2020
Cairn
Pierre Moor, « De l’épistémologie de la théorie du droit », Revue interdisciplinaire d'études juridiques, ID : 10670/1.rztzka
On ne peut aborder la théorie du droit sans répondre préalablement à deux questions : que veut-on entendre par « droit », puis, en fonction de la compréhension qu’on en a, quels sont les instruments théoriques adéquats pour son analyse. Sur la première question, on comprendra le phénomène juridique dans la réalité de son fonctionnement : c’est-à-dire un système composé d’un ensemble de textes, dont les plus importants sont normatifs, textes qui sont produits par un ensemble d’acteurs – les juristes –, ou avec lesquels ceux-ci travaillent. C’est le fonctionnement de ce système complexe que la théorie du droit doit expliciter. La réponse à la seconde question – les instruments théoriques adéquats – découlent de cette analyse. Ils seront puisés d’une part dans la sémiologie, dans la mesure où le droit est impensable sans que soit prise en compte sa dimension textuelle, donc langagière : définir le statut sémiotique des signes formant les textes normatifs est donc indispensable à la compréhension du rapport qu’entretiennent les normes avec les choses qu’elles visent.
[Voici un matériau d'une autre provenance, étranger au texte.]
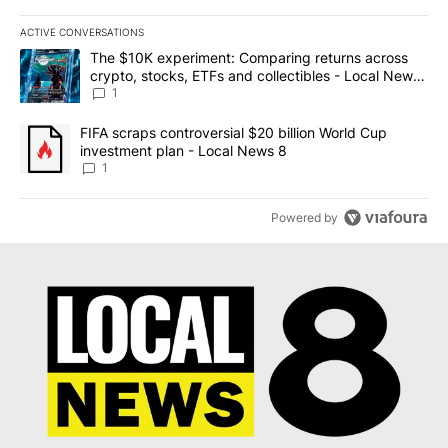
ACTIVE CONVERSATIONS
The following is a list of the most commented articles in the last 7
A trending article titled "The $10K experiment: Comparing return
The $10K experiment: Comparing returns across
crypto, stocks, ETFs and collectibles - Local News
8
1
A trending article titled "FIFA scraps controversial $20 billion 
FIFA scraps controversial $20 billion World Cup
investment plan - Local News 8
1
Powered by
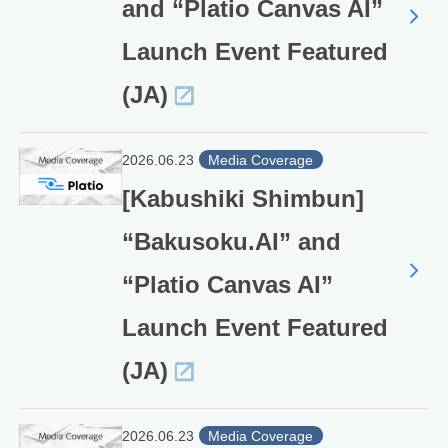
and “Platio Canvas AI”
Launch Event Featured
(JA)
2026.06.23
Media Coverage
[Kabushiki Shimbun]
“Bakusoku.AI” and
“Platio Canvas AI”
Launch Event Featured
(JA)
2026.06.23
Media Coverage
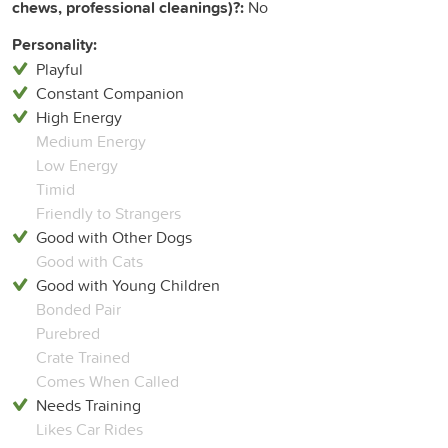
chews, professional cleanings)?:
No
Personality:
Playful
Constant Companion
High Energy
Medium Energy
Low Energy
Timid
Friendly to Strangers
Good with Other Dogs
Good with Cats
Good with Young Children
Bonded Pair
Purebred
Crate Trained
Comes When Called
Needs Training
Likes Car Rides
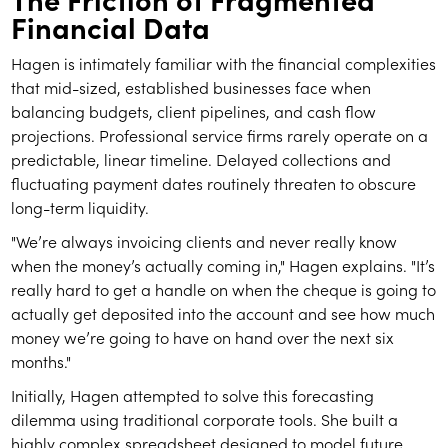
Financial Data
Hagen is intimately familiar with the financial complexities
that mid-sized, established businesses face when
balancing budgets, client pipelines, and cash flow
projections. Professional service firms rarely operate on a
predictable, linear timeline. Delayed collections and
fluctuating payment dates routinely threaten to obscure
long-term liquidity.
"We’re always invoicing clients and never really know
when the money’s actually coming in," Hagen explains. "It’s
really hard to get a handle on when the cheque is going to
actually get deposited into the account and see how much
money we’re going to have on hand over the next six
months."
Initially, Hagen attempted to solve this forecasting
dilemma using traditional corporate tools. She built a
highly complex spreadsheet designed to model future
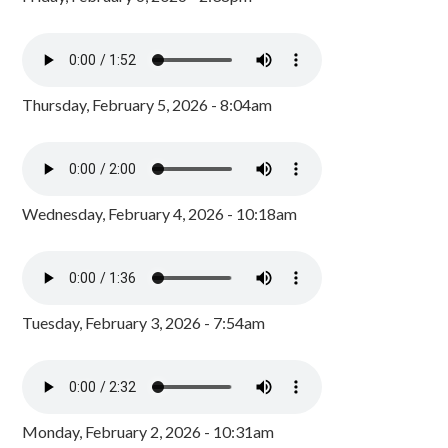
Thursday, February 5, 2026 - 8:04am
Wednesday, February 4, 2026 - 10:18am
Tuesday, February 3, 2026 - 7:54am
Monday, February 2, 2026 - 10:31am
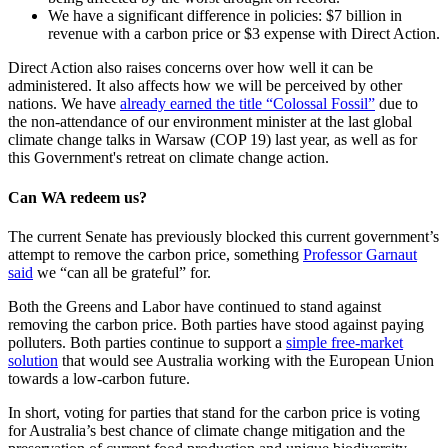
We have a significant difference in policies: $7 billion in
revenue with a carbon price or $3 expense with Direct Action.
Direct Action also raises concerns over how well it can be
administered. It also affects how we will be perceived by other
nations. We have
already earned the title “Colossal Fossil”
due to
the non-attendance of our environment minister at the last global
climate change talks in Warsaw (COP 19) last year, as well as for
this Government's retreat on climate change action.
Can WA redeem us?
The current Senate has previously blocked this current government’s
attempt to remove the carbon price, something
Professor Garnaut
said
we “can all be grateful” for.
Both the Greens and Labor have continued to stand against
removing the carbon price. Both parties have stood against paying
polluters. Both parties continue to support a
simple free-market
solution
that would see Australia working with the European Union
towards a low-carbon future.
In short, voting for parties that stand for the carbon price is voting
for Australia’s best chance of climate change mitigation and the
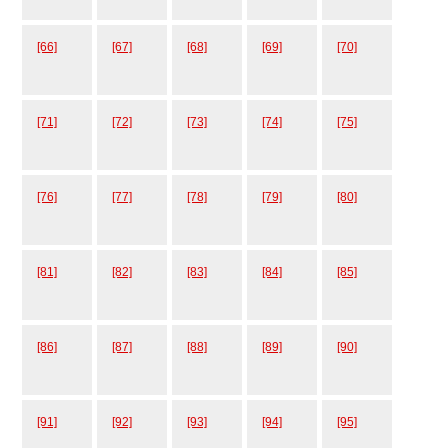
[66]
[67]
[68]
[69]
[70]
[71]
[72]
[73]
[74]
[75]
[76]
[77]
[78]
[79]
[80]
[81]
[82]
[83]
[84]
[85]
[86]
[87]
[88]
[89]
[90]
[91]
[92]
[93]
[94]
[95]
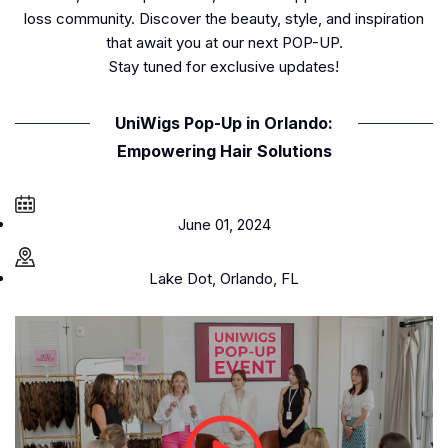
loss community. Discover the beauty, style, and inspiration
that await you at our next POP-UP.
Stay tuned for exclusive updates!
UniWigs Pop-Up in Orlando:
Empowering Hair Solutions
June 01, 2024
Lake Dot, Orlando, FL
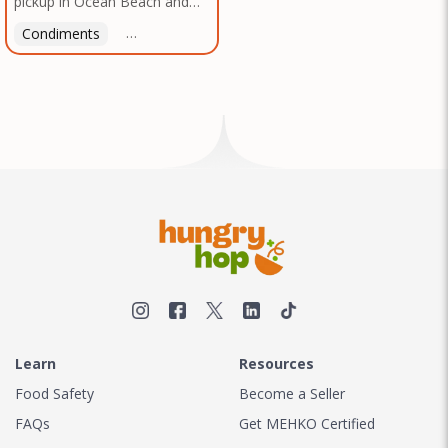
pickup in Ocean Beach and
Texas, no matter where you
Mission Gorge. Contact us to
are.
Condiments
Latin American
American
Italian
Th
arrange a good time!
Learn
Resources
Food Safety
Become a Seller
FAQs
Get MEHKO Certified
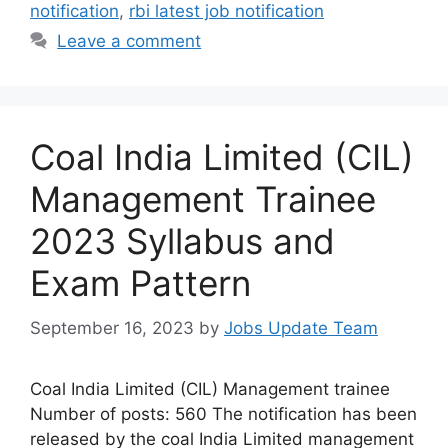
notification
,
rbi latest job notification
Leave a comment
Coal India Limited (CIL)
Management Trainee
2023 Syllabus and
Exam Pattern
September 16, 2023
by
Jobs Update Team
Coal India Limited (CIL) Management trainee
Number of posts: 560 The notification has been
released by the coal India Limited management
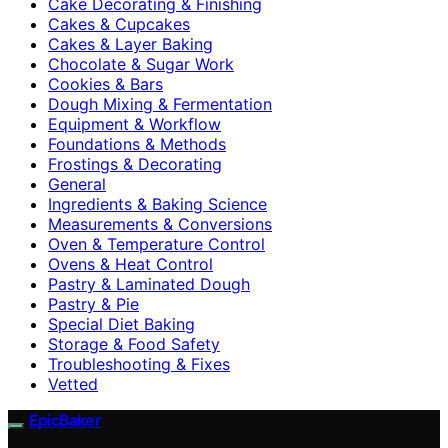
Cake Decorating & Finishing
Cakes & Cupcakes
Cakes & Layer Baking
Chocolate & Sugar Work
Cookies & Bars
Dough Mixing & Fermentation
Equipment & Workflow
Foundations & Methods
Frostings & Decorating
General
Ingredients & Baking Science
Measurements & Conversions
Oven & Temperature Control
Ovens & Heat Control
Pastry & Laminated Dough
Pastry & Pie
Special Diet Baking
Storage & Food Safety
Troubleshooting & Fixes
Vetted
EpicBaker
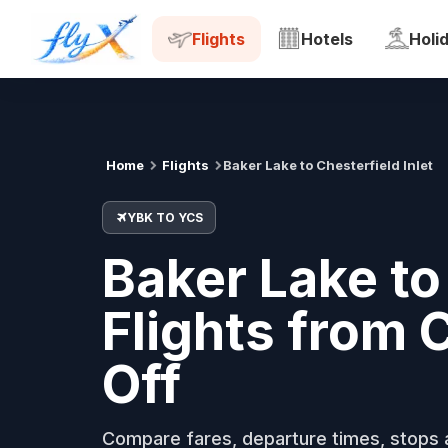
YBK
YCS
Tue, 18 Aug
Flights
Hotels
Holi
Home
Flights
Baker Lake to Chesterfield Inlet
YBK TO YCS
Baker Lake to 
Flights from
Off
Compare fares, departure times, stops a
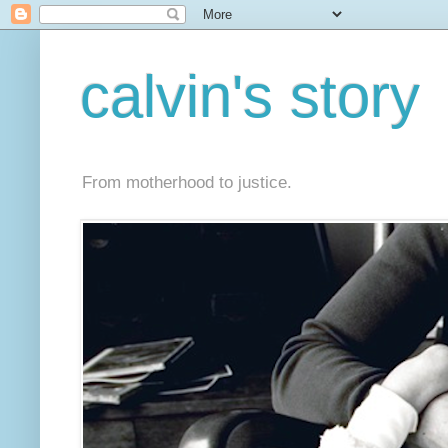
calvin's story
From motherhood to justice.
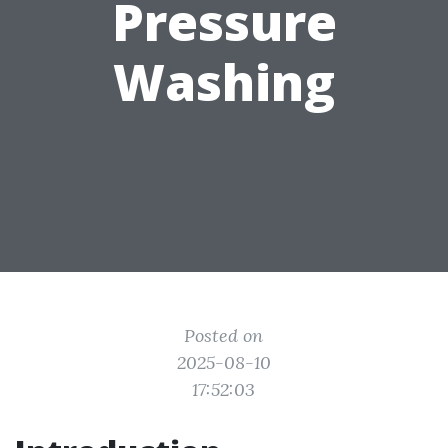
Pressure
Washing
Posted on
2025-08-10
17:52:03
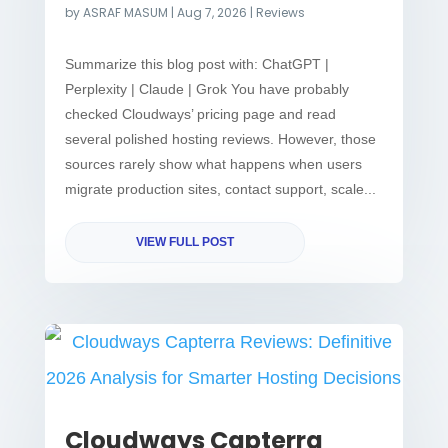
by
ASRAF MASUM
|
Aug 7, 2026
|
Reviews
Summarize this blog post with: ChatGPT |
Perplexity | Claude | Grok You have probably
checked Cloudways’ pricing page and read
several polished hosting reviews. However, those
sources rarely show what happens when users
migrate production sites, contact support, scale...
VIEW FULL POST
Cloudways Capterra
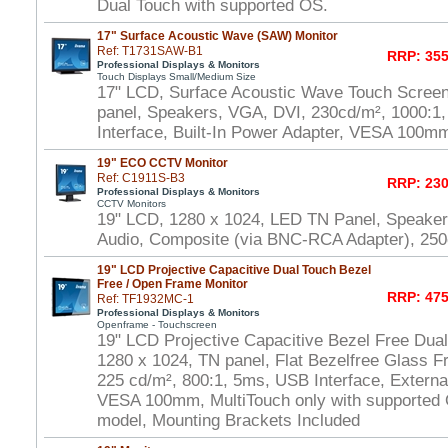
Dual Touch with supported OS.
17" Surface Acoustic Wave (SAW) Monitor
Ref: T1731SAW-B1
RRP: 355
Professional Displays & Monitors
Touch Displays Small/Medium Size
17" LCD, Surface Acoustic Wave Touch Scree
panel, Speakers, VGA, DVI, 230cd/m², 1000:
Interface, Built-In Power Adapter, VESA 100m
19" ECO CCTV Monitor
Ref: C1911S-B3
RRP: 230
Professional Displays & Monitors
CCTV Monitors
19" LCD, 1280 x 1024, LED TN Panel, Speake
Audio, Composite (via BNC-RCA Adapter), 250
19" LCD Projective Capacitive Dual Touch Bezel
Free / Open Frame Monitor
RRP: 475
Ref: TF1932MC-1
Professional Displays & Monitors
Openframe - Touchscreen
19" LCD Projective Capacitive Bezel Free Dua
1280 x 1024, TN panel, Flat Bezelfree Glass F
225 cd/m², 800:1, 5ms, USB Interface, Externa
VESA 100mm, MultiTouch only with supported
model, Mounting Brackets Included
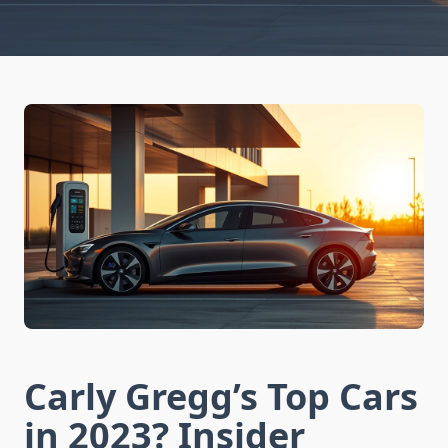
Carly Gregg’s Top Cars
in 2023? Insider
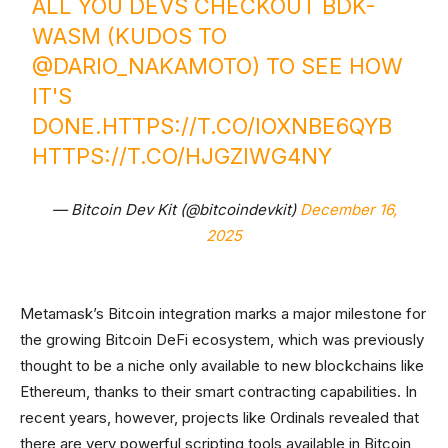
ALL YOU DEVS CHECKOUT BDK-
WASM (KUDOS TO
@DARIO_NAKAMOTO
) TO SEE HOW
IT'S
DONE.
HTTPS://T.CO/IOXNBE6QYB
HTTPS://T.CO/HJGZIWG4NY
— Bitcoin Dev Kit (@bitcoindevkit)
December 16,
2025
Metamask’s Bitcoin integration marks a major milestone for
the growing Bitcoin DeFi ecosystem, which was previously
thought to be a niche only available to new blockchains like
Ethereum, thanks to their smart contracting capabilities. In
recent years, however, projects like Ordinals revealed that
there are very powerful scripting tools available in Bitcoin,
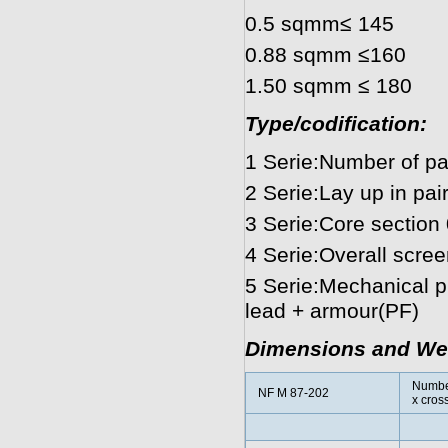
0.5 sqmm≤ 145
0.88 sqmm ≤160
1.50 sqmm ≤ 180
Type/codification:
1 Serie:Number of pai
2 Serie:Lay up in pair(
3 Serie:Core section
4 Serie:Overall scree
5 Serie:Mechanical pr
lead + armour(PF)
Dimensions and We
Numbe
NF M 87-202
x cros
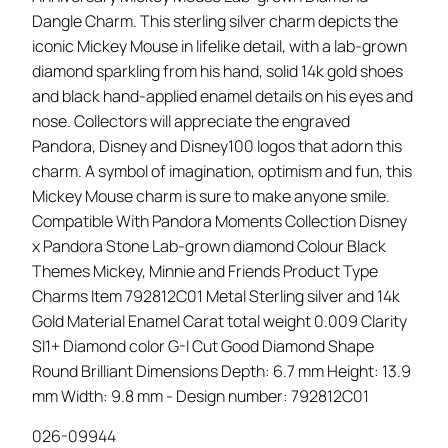
Dangle Charm. This sterling silver charm depicts the
iconic Mickey Mouse in lifelike detail, with a lab-grown
diamond sparkling from his hand, solid 14k gold shoes
and black hand-applied enamel details on his eyes and
nose. Collectors will appreciate the engraved
Pandora, Disney and Disney100 logos that adorn this
charm. A symbol of imagination, optimism and fun, this
Mickey Mouse charm is sure to make anyone smile.
Compatible With Pandora Moments Collection Disney
x Pandora Stone Lab-grown diamond Colour Black
Themes Mickey, Minnie and Friends Product Type
Charms Item 792812C01 Metal Sterling silver and 14k
Gold Material Enamel Carat total weight 0.009 Clarity
SI1+ Diamond color G-I Cut Good Diamond Shape
Round Brilliant Dimensions Depth: 6.7 mm Height: 13.9
mm Width: 9.8 mm - Design number: 792812C01
026-09944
D’autre part, la théorie contemporaine des systèmes permet d’appréhender le tissu des relations internes entre les acteurs du droit, tissu différencié qui lui confère son identité autoréférentielle, et de mettre en lumière les modalités de sa relation avec son environnement social. Le point de vue, en résumé, peut être dit externe, puisqu’il n’utilise pas des concepts juridiques, mais, au contraire, en fait son objet d’analyse ; et la théorie du droit, n’étant pas une discipline juridique, est un élément de la sociologie du droit.